Des États américains jonglent avec la possibilité de restreindre le pouvoir des syndicats afin d'assainir leurs finances publiques, une tendance qui préoccupe les centrales québécoises. Mais d'autres estiment qu'il est grand temps que la province se dote de mesures semblables.

Aux prises avec des déficits croissants, les élus d'une dizaine d'États américains, dont le Maine, proposent de nouvelles lois qui viseront à limiter la force de frappe des syndicats, a rapporté cette semaine le New York Times. Si elles sont adoptées, les mesures toucheront particulièrement les associations qui représentent les fonctionnaires.

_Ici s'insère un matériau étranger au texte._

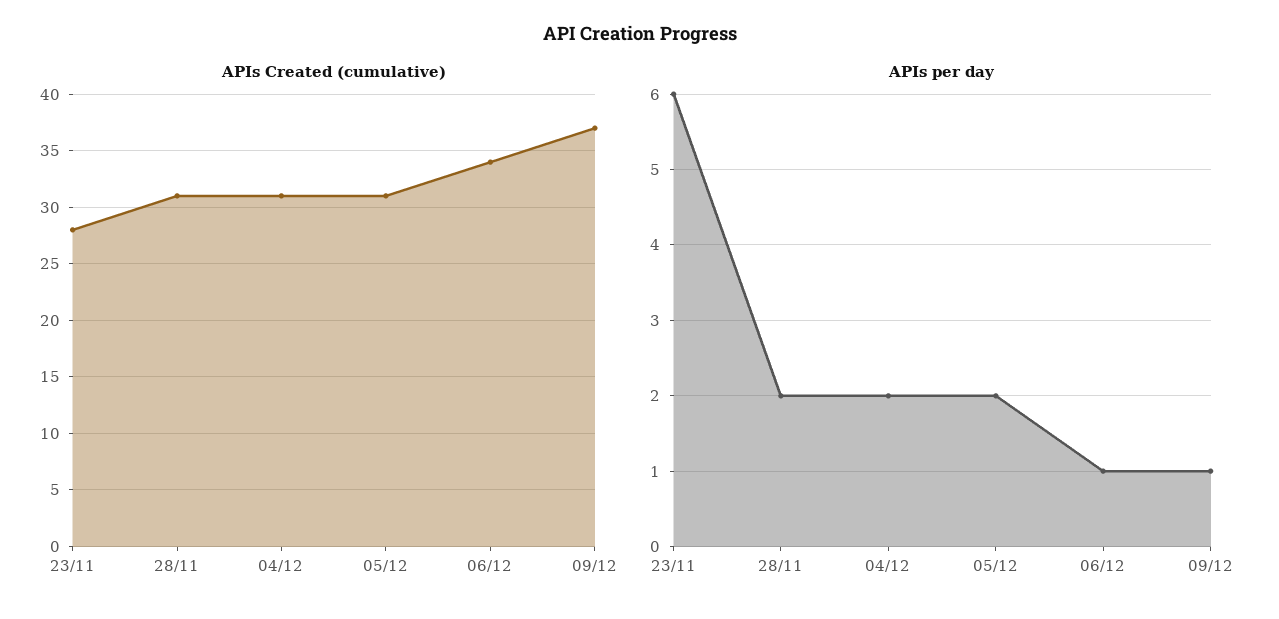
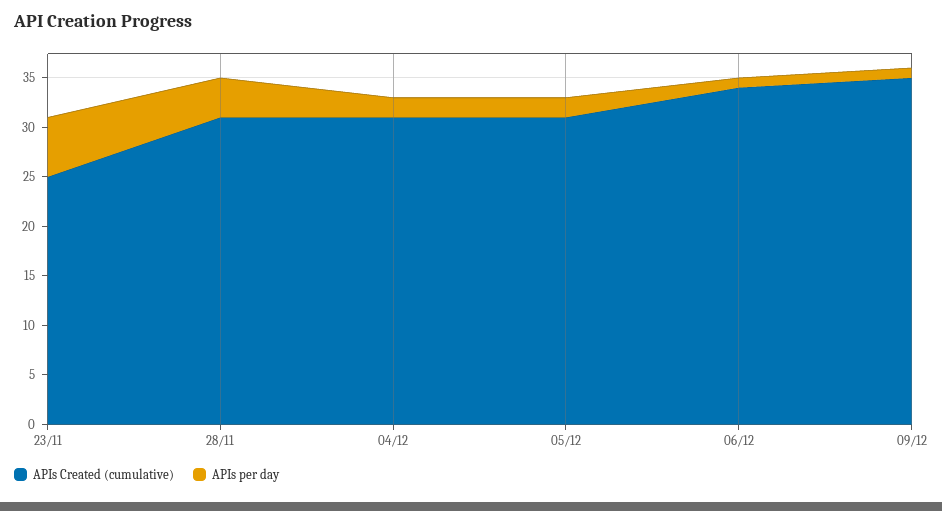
  {
    "APIs Created (cumulative)": {
-     "23/11": 28,
+     "23/11": 25,
      "28/11": 31,
      "04/12": 31,
      "05/12": 31,
      "06/12": 34,
-     "09/12": 37
+     "09/12": 35
    },
    "APIs per day": {
      "23/11": 6,
-     "28/11": 2,
+     "28/11": 4,
      "04/12": 2,
      "05/12": 2,
      "06/12": 1,
      "09/12": 1
    }
  }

Récemment élu gouverneur de l'État de New York, le démocrate Andrew Cuomo envisage un gel salarial pour tous les travailleurs du secteur public pendant un an. Le projet permettrait d'économiser jusqu'à 400 millions US. D'autres États étudient des mesures qui pourraient affaiblir les syndicats à long terme. Des élus républicains du Maine, de l'Ohio et de l'Indiana, notamment, songent à bannir l'adhésion et la cotisation obligatoires à des syndicats, une mesure appelée right-to-work qui a déjà cours dans 22 États du sud et de l'ouest américain.

Leur argument principal: rétablir l'équilibre face à des centrales puissantes qui influencent le cours des campagnes électorales, et qui plombent les finances publiques à cause des généreuses caisses de retraite dont bénéficient leurs membres. Si elles sont adoptées, ces mesures réduiront les sommes qui sont versées dans les caisses des centrales. Leur pouvoir de négociation et leur influence politique s'en trouveront réduits.

Pour sa part, le nouveau gouverneur du Wisconsin, Scott Walker, souhaite carrément retirer aux travailleurs du secteur public le droit de se syndiquer et de négocier des conventions collectives.

«Ça nous préoccupe dans la mesure où le dernier budget du gouvernement du Québec s'inspire déjà de plusieurs politiques de la droite américaine», affirme Michel Parenteau, directeur adjoint du Syndicat canadien de la fonction publique (SCFP), qui représente 90 000 travailleurs du secteur public.

Il souligne en outre que le gouvernement Charest a déjà augmenté les tarifs d'électricité, la taxe sur l'essence, la TVQ et imposé une taxe santé de 200$.

Mais d'autres estiment que le Québec doit s'inspirer des mesures envisagées aux États-Unis. L'économiste Youri Chassin, de l'Institut économique de Montréal, souligne que les lois qui encadrent le travail dans la province sont uniques et elles donnent beaucoup de pouvoirs aux centrales syndicales. Selon lui, les travailleurs qui oeuvrent dans un milieu syndiqué devraient pouvoir choisir s'ils adhèrent ou non à leur association.

«Il y a un débat à faire sur le droit de s'associer ou de ne pas s'associer, ce qui est reconnu à peu près partout, estime-t-il. Le Code du travail du Québec est jugé comme étant contraire aux droits de l'homme à peu près partout ailleurs dans le monde.»

Mais il reconnaît que les lois envisagées par les États américains ne constituent pas une panacée face aux problèmes des finances publiques. Il cite en exemple le passif des caisses de retraite du secteur public québécois, qui oblige le gouvernement à emprunter 67 milliards chaque année.

«Ce problème ne se règle pas nécessairement sur la base de la possibilité d'une législation back-to-work, convient M. Chassin. C'est vraiment dans la négociation de ses conventions collectives que le gouvernement doit considérer l'impact à long terme.»

Montée de la droite?

Dans leur bilan de fin d'année 2010, des centrales syndicales québécoises ont exprimé leur inquiétude face à l'essor des mouvements de droite. Elles font notamment allusion au nouveau Réseau Liberté-Québec, qui prône la réduction de la taille de l'État et une vaste remise en question du «modèle québécois».

«On sent qu'il y a une montée de la droite assez profondément antisyndicale», convient la présidente de la CSN, Claudette Carbonneau.

Mais la réalité du Québec est différente de celle des États-Unis, poursuit-elle. Entre autres parce que le taux de syndicalisation est d'environ 40% chez nous, comparativement à 11,5% chez nos voisins du Sud.

Le président de la FTQ, Michel Arseneault, souligne pour sa part que la crise économique a été provoquée par la cupidité des banques, qui ont consenti des prêts hypothécaires à des milliers d'Américains qui n'avaient pas les moyens de devenir propriétaires.

«C'est un faux problème, affirme-t-il, de dire que c'est la syndicalisation des travailleurs américains qui fait en sorte que les États sont dans le marasme.»